Does the warning have any harmful effect aside from being annoying? The man page doesn't mention any way of turning it off, so I don't think you can stop it from being emitted without rebuilding your at from source.
Now, if you want to just not see it, you can use at [time] 2>/dev/null to send it off to oblivion, but, unfortunately, the at> prompts are printed to STDERR for some reason (a bug, IMO - they really should go to STDOUT), so they're also hidden by this.
It may be possible to work up some shell plumbing which will eliminate the warning without also eating the prompts, but
my attempt at this (at [time] 2>&1 | grep -v warning) doesn't work and
even if you can find a combination that works, it won't be suitable for aliasing (since the time goes in the middle rather than at the end), so you'll need to either type it in full each time you use it or else write a wrapper script around at to handle it.
So, unless it causes actual problems, I'd say you're probably best off just ignoring the warning like the rest of us.
The source code for at.c (from Debian at 3.1.20-3 version) contains an answer:
/* POSIX.2 allows the shell specified by the user's SHELL environment
variable, the login shell from the user's password database entry,
or /bin/sh to be the command interpreter that processes the at-job.
It also alows a warning diagnostic to be printed.
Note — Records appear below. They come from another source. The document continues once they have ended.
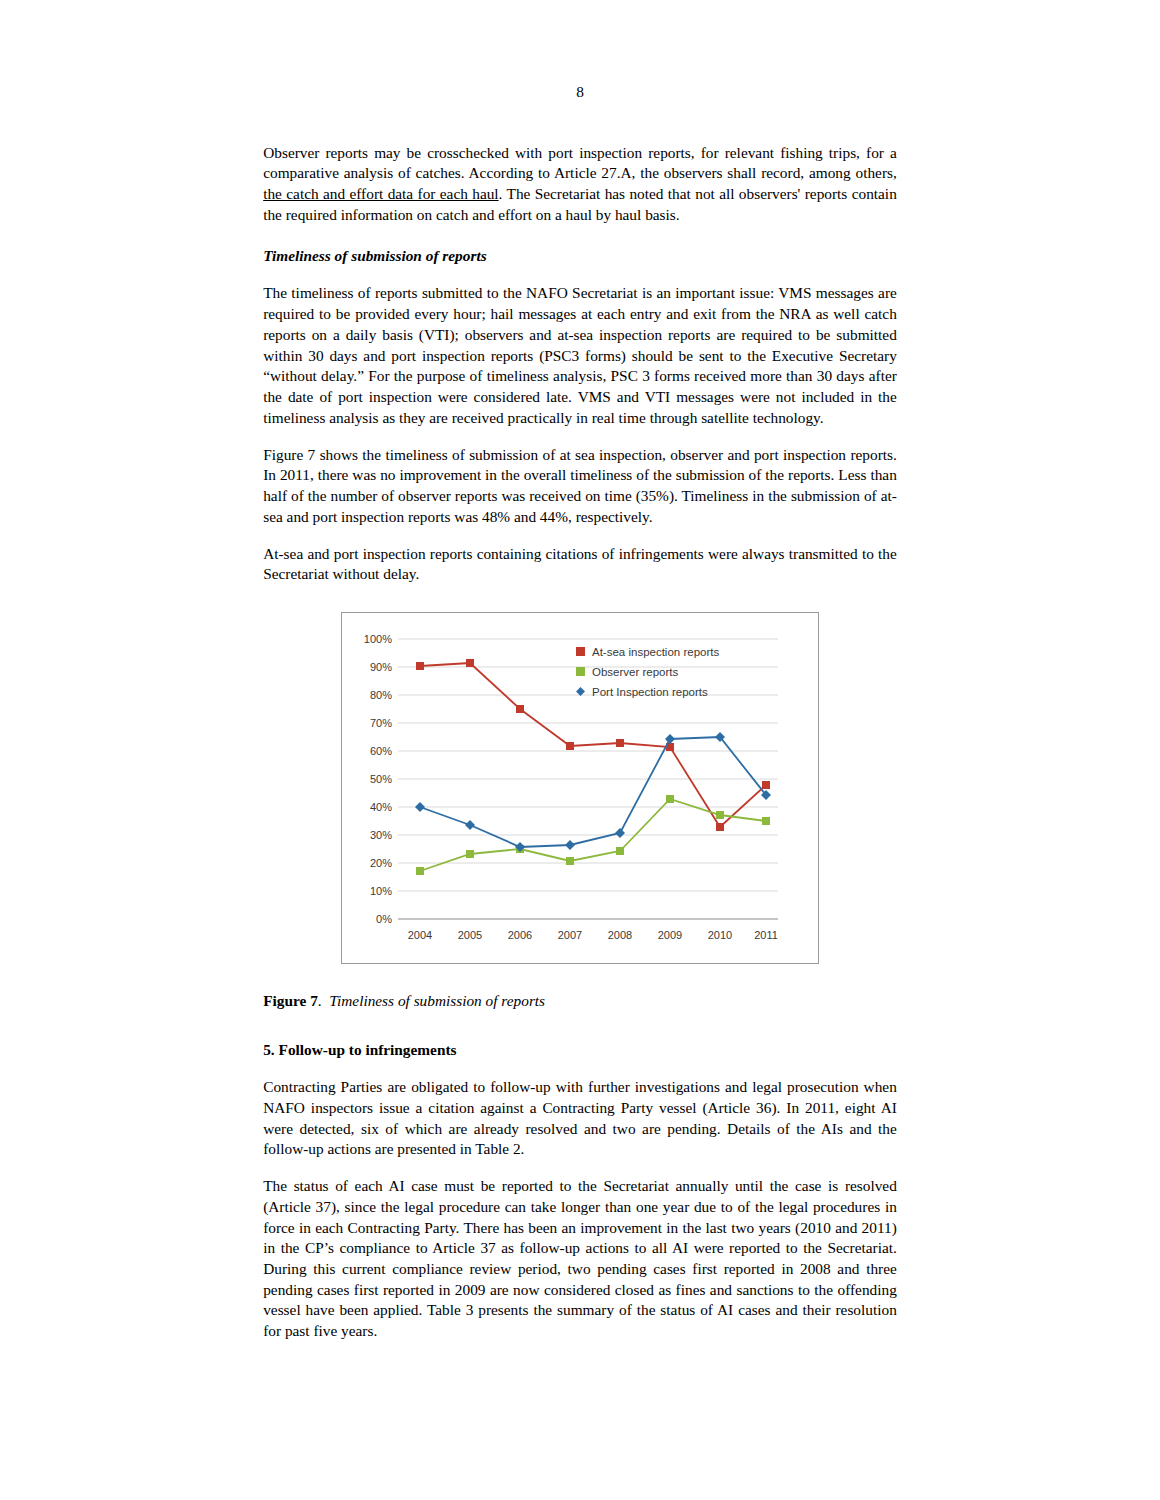8
Observer reports may be crosschecked with port inspection reports, for relevant fishing trips, for a comparative analysis of catches. According to Article 27.A, the observers shall record, among others, the catch and effort data for each haul. The Secretariat has noted that not all observers' reports contain the required information on catch and effort on a haul by haul basis.
Timeliness of submission of reports
The timeliness of reports submitted to the NAFO Secretariat is an important issue: VMS messages are required to be provided every hour; hail messages at each entry and exit from the NRA as well catch reports on a daily basis (VTI); observers and at-sea inspection reports are required to be submitted within 30 days and port inspection reports (PSC3 forms) should be sent to the Executive Secretary “without delay.” For the purpose of timeliness analysis, PSC 3 forms received more than 30 days after the date of port inspection were considered late. VMS and VTI messages were not included in the timeliness analysis as they are received practically in real time through satellite technology.
Figure 7 shows the timeliness of submission of at sea inspection, observer and port inspection reports. In 2011, there was no improvement in the overall timeliness of the submission of the reports. Less than half of the number of observer reports was received on time (35%). Timeliness in the submission of at-sea and port inspection reports was 48% and 44%, respectively.
At-sea and port inspection reports containing citations of infringements were always transmitted to the Secretariat without delay.
100% 90% 80% 70% 60% 50% 40% 30% 20% 10% 0% 2004 2005 2006 2007 2008 2009 2010 2011 At-sea inspection reports Observer reports Port Inspection reports
Figure 7. Timeliness of submission of reports
5. Follow-up to infringements
Contracting Parties are obligated to follow-up with further investigations and legal prosecution when NAFO inspectors issue a citation against a Contracting Party vessel (Article 36). In 2011, eight AI were detected, six of which are already resolved and two are pending. Details of the AIs and the follow-up actions are presented in Table 2.
The status of each AI case must be reported to the Secretariat annually until the case is resolved (Article 37), since the legal procedure can take longer than one year due to of the legal procedures in force in each Contracting Party. There has been an improvement in the last two years (2010 and 2011) in the CP’s compliance to Article 37 as follow-up actions to all AI were reported to the Secretariat. During this current compliance review period, two pending cases first reported in 2008 and three pending cases first reported in 2009 are now considered closed as fines and sanctions to the offending vessel have been applied. Table 3 presents the summary of the status of AI cases and their resolution for past five years.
Because of the
possible variance, we always output the diagnostic. */
fprintf(stderr, "warning: commands will be executed using /bin/sh\n");
You can work around it with shell redirection:
% echo "echo blah" | at now+30min 2>&1 | fgrep -v 'warning: commands will be executed using /bin/sh'
job 628 at Fri Mar 8 23:25:00 2019
Or you even create an function for your leisure use (for example for interactive shell in ~/.zshrc or ~/.profile):
at() {
/usr/bin/at "$#" 2>&1 | fgrep -v 'warning: commands will be executed using /bin/sh'
}
After that, it will not warn your about with that specific warning (while other warning/errors messages will still reach you)
If you wish to get around that message, have 'at' run a script that calls a specified environment, be it ksh, bash, csh, zsh, perl, etc.
addition - see the 'at' man page http://www.rt.com/man/at.1.html for more information.
at and batch read commands from standard input or a specified file which are to be executed at a later time, using /bin/sh.